Shelters are certainly useful in that they provide beds and roofs to people who don’t have them, especially on cold and rainy nights where sleeping outside could be fatal for some.
But shelters are incredibly expensive to operate. Nationally, the average monthly cost of serving a family in an emergency shelter is $4,819. Providing them with a voucher for housing, on the other hand, is just $1,162. Shelters might be good for emergencies, but does having a bed to sleep in mean that someone has a home?
And quality can be an issue for these shelters: Many homeless people have told advocates trying to get them off the streets that they avoid shelters if they possibly can. They’ve heard about bad experiences there, or have themselves suffered through violence, theft, or other trauma in these ostensibly safer spaces. There were 826 “violent incidents” in New York City homeless shelters last year, including sexual assault and domestic violence, according to the New York Daily News.

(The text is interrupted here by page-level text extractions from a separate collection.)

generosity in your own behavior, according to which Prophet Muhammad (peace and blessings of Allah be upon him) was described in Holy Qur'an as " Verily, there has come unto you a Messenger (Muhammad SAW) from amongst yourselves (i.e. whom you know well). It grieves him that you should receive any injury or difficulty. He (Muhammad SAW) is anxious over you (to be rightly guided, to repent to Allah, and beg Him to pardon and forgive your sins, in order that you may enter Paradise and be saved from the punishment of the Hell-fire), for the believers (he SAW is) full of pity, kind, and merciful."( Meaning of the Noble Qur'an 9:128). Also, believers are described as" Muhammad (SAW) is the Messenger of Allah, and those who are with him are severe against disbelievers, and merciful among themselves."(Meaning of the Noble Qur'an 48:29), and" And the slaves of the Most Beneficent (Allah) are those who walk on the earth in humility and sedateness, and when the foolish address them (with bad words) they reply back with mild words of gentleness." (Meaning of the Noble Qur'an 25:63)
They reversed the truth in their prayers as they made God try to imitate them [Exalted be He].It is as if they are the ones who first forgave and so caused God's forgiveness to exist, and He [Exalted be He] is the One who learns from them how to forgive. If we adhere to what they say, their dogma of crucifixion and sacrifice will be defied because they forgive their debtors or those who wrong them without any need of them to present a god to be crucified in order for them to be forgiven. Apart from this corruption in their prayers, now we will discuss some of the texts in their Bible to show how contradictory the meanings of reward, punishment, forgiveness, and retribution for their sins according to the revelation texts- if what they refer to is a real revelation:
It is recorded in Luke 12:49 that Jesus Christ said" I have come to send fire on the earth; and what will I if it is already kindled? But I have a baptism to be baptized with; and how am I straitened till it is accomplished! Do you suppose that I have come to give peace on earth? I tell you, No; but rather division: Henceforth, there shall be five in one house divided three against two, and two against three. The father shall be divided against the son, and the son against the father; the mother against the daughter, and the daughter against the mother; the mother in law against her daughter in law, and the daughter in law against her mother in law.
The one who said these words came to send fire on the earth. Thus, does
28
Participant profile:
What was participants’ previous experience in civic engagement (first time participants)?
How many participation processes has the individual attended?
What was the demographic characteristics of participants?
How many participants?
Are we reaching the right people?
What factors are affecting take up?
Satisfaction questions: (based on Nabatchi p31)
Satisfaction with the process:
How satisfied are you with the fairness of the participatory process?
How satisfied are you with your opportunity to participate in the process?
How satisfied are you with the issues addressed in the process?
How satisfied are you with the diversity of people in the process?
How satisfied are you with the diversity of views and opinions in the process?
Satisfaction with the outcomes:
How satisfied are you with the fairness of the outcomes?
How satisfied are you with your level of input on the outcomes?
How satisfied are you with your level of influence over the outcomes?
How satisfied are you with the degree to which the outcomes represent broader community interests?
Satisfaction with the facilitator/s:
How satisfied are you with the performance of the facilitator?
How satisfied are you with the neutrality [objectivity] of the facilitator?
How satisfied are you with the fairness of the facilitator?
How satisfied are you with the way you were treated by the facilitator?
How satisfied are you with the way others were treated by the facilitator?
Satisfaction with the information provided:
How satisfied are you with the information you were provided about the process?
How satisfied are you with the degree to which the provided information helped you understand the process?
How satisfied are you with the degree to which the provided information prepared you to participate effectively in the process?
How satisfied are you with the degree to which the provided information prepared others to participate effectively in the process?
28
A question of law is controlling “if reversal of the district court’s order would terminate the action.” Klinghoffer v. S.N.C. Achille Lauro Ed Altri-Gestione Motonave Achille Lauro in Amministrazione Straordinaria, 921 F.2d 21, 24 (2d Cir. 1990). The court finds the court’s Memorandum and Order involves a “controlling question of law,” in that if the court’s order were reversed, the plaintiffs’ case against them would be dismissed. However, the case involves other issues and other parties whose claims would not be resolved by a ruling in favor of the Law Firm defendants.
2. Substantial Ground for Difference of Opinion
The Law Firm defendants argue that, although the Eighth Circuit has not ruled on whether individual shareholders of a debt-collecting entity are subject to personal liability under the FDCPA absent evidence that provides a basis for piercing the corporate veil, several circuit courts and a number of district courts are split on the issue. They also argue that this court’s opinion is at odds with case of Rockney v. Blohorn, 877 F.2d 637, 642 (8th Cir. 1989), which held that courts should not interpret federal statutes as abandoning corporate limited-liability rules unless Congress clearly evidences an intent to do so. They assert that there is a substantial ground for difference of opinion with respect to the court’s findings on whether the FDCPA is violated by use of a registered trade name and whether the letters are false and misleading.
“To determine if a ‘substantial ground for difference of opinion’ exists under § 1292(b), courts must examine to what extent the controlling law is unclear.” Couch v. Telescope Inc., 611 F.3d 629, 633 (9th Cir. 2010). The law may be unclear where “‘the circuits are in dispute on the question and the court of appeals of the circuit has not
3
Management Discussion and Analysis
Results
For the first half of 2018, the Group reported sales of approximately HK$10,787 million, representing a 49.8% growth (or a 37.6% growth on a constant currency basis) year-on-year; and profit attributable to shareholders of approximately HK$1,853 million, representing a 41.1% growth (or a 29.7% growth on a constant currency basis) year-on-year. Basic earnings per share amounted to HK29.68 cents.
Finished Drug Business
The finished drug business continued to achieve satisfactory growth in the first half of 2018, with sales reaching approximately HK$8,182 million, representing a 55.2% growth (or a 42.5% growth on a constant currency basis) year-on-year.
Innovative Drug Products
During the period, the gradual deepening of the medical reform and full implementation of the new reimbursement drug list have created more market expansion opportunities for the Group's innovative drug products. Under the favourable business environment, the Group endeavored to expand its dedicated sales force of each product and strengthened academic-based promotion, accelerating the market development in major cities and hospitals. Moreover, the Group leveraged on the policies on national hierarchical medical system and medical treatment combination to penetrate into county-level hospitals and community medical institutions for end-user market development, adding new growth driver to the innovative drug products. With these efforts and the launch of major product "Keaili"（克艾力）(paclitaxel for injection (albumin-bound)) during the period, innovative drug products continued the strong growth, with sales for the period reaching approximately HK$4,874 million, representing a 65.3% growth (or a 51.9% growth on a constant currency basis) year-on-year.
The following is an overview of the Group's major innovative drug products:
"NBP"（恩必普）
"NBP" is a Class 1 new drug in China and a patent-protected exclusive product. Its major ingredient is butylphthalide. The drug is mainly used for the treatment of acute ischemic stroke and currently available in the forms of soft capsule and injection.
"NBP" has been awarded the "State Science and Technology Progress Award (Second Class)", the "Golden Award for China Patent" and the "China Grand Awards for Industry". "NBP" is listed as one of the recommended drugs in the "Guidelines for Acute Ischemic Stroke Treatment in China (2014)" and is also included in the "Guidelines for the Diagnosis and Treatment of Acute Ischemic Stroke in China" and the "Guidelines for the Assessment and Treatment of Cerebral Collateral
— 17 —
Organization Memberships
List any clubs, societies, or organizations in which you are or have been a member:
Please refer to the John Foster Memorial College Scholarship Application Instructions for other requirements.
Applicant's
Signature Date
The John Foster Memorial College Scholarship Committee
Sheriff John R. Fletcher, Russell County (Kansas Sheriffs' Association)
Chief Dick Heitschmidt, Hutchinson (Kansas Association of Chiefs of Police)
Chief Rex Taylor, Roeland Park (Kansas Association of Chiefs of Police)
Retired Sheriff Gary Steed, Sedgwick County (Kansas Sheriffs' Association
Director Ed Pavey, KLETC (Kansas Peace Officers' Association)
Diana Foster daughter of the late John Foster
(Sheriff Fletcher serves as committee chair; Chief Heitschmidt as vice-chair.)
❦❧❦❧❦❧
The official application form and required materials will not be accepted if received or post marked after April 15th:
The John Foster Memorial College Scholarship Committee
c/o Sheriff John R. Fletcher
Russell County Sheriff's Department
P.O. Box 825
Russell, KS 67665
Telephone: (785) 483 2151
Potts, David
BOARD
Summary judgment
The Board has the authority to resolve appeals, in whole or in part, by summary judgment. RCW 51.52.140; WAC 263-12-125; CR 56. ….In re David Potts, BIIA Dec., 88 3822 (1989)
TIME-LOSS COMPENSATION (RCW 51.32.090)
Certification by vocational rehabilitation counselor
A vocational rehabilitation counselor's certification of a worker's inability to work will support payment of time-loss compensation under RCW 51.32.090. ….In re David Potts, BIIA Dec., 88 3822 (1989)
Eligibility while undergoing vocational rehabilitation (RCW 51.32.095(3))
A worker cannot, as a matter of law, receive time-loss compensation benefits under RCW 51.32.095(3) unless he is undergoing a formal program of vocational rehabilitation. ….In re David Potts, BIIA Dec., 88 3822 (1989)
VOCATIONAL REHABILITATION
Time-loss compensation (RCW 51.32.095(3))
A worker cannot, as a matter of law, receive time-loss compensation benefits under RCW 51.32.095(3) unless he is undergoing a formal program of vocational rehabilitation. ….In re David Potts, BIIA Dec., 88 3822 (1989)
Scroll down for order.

People often have to leave food and other belongings behind when they check into a shelter, making it hard to accumulate anything of sentimental or material value. Plus, shelters don’t allow residents to develop a sense of permanency—and it’s permanency that helps people get a job or stay sober, as numerous studies have indicated.
Affordable housing would be a longer-term solution. Let’s just increase the number of these units overall. If more people can afford housing, they won’t be homeless.
If it were that easy to add more affordable housing, cities like New York and San Francisco would be very different than they are now, and far less expensive. It’s costly to build new apartments and homes in cities where land is pricey, and developers want to recoup their investment as soon as possible, which means they have to charge a lot for rent.
That’s not to say cities, states, and the federal government haven’t tried out a few strategies for hastening the construction of affordable housing. Have any of them been effective?
There are federal Low Income Housing Tax Credits that help certain developers build 100 percent affordable housing. But developers compete for those tax credits, and there aren’t enough to held build affordable housing for all the people who need it, much less for those who don’t have homes in the first place.
Inclusionary zoning policies can help create more affordable housing; in places such as Montgomery County, Maryland, for instance, all new apartment buildings with more than a certain number of units have to set aside a few of them to be designated as affordable housing, priced much lower than market rent. But then developers usually have to pass the costs of that lost rent onto the other tenants, which increases market-rate rent.